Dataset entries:
■ ■ ■ ■

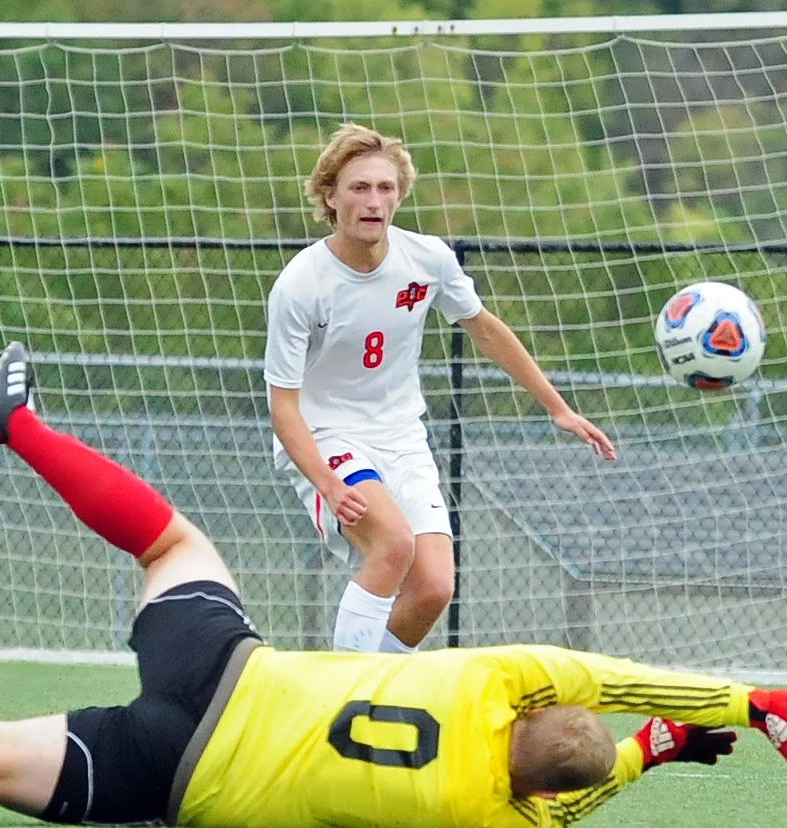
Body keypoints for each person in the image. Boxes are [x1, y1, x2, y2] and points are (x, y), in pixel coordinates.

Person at [0, 343, 787, 828]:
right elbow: (564, 800)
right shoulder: (495, 815)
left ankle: (17, 422)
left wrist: (747, 702)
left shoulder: (500, 678)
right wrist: (650, 755)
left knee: (173, 544)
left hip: (226, 671)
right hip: (176, 776)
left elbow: (617, 678)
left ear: (530, 706)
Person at [265, 123, 618, 654]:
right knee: (392, 545)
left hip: (402, 437)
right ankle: (341, 694)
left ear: (399, 196)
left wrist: (558, 408)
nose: (374, 200)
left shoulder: (427, 259)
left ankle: (373, 687)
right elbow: (283, 407)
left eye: (386, 188)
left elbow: (484, 328)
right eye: (359, 187)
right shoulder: (300, 286)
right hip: (325, 437)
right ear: (330, 196)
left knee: (433, 588)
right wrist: (329, 485)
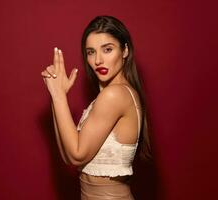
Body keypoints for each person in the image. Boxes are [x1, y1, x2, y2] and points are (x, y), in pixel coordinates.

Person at [41, 15, 152, 200]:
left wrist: (59, 96)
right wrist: (56, 95)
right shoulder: (110, 95)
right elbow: (69, 156)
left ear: (125, 50)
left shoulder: (115, 95)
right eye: (91, 52)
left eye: (107, 49)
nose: (98, 60)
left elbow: (76, 155)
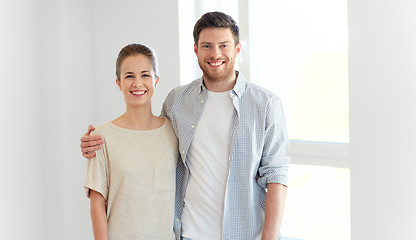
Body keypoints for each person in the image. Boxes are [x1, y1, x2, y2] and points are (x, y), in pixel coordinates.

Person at [81, 12, 289, 240]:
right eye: (207, 46)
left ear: (237, 49)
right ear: (196, 50)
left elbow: (277, 176)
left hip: (245, 234)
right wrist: (98, 142)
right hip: (188, 234)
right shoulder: (177, 101)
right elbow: (149, 138)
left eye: (224, 45)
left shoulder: (266, 105)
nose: (215, 54)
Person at [83, 43, 178, 240]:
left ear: (156, 80)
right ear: (118, 83)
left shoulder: (174, 132)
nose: (137, 83)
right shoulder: (101, 136)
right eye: (129, 76)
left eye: (145, 75)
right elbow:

■ ■ ■ ■

> **What is being asked**: Only the text of the records belongs in the answer, printed exactly and without pictures.

> **Result of the exercise**:
Body keypoints for each person in the image. Boxes are [x1, y1, x2, y2] and points are (x, y), in pixel coordinates.

Person at [0, 343, 787, 828]:
right elbow: (564, 800)
right shoulder: (495, 815)
left ankle: (17, 422)
left wrist: (747, 702)
left shoulder: (500, 678)
right wrist: (650, 755)
left knee: (173, 544)
left hip: (226, 671)
right hip: (176, 776)
left elbow: (617, 678)
left ear: (530, 706)
Person at [265, 123, 618, 654]:
right knee: (392, 545)
left hip: (402, 437)
right ankle: (341, 694)
left ear: (399, 196)
left wrist: (558, 408)
nose: (374, 200)
left shoulder: (427, 259)
left ankle: (373, 687)
right elbow: (283, 407)
left eye: (386, 188)
left elbow: (484, 328)
right eye: (359, 187)
right shoulder: (300, 286)
right hip: (325, 437)
right ear: (330, 196)
left knee: (433, 588)
right wrist: (329, 485)
Body keypoints for each person in the image. Boxes are [x1, y1, x2, y2] and points are (x, y), in pixel coordinates.

Person at [41, 15, 152, 200]:
left wrist: (59, 96)
right wrist: (56, 95)
right shoulder: (110, 95)
right elbow: (69, 156)
left ear: (125, 50)
left shoulder: (115, 95)
right eye: (91, 52)
left eye: (107, 49)
nose: (98, 60)
left elbow: (76, 155)
Body keypoints for each person in the image. Boxes are [x1, y1, x2, y2] and points are (x, y), in pixel coordinates.

Person at [81, 12, 289, 240]:
right eye: (207, 46)
left ear: (237, 49)
right ear: (196, 50)
left elbow: (277, 176)
left hip: (245, 234)
right wrist: (98, 142)
right hip: (188, 234)
right shoulder: (177, 101)
right elbow: (149, 138)
left eye: (224, 45)
left shoulder: (266, 105)
nose: (215, 54)
Person at [83, 43, 178, 240]:
left ear: (156, 80)
right ear: (118, 83)
left shoulder: (174, 132)
nose: (137, 83)
right shoulder: (101, 136)
right eye: (129, 76)
left eye: (145, 75)
right elbow:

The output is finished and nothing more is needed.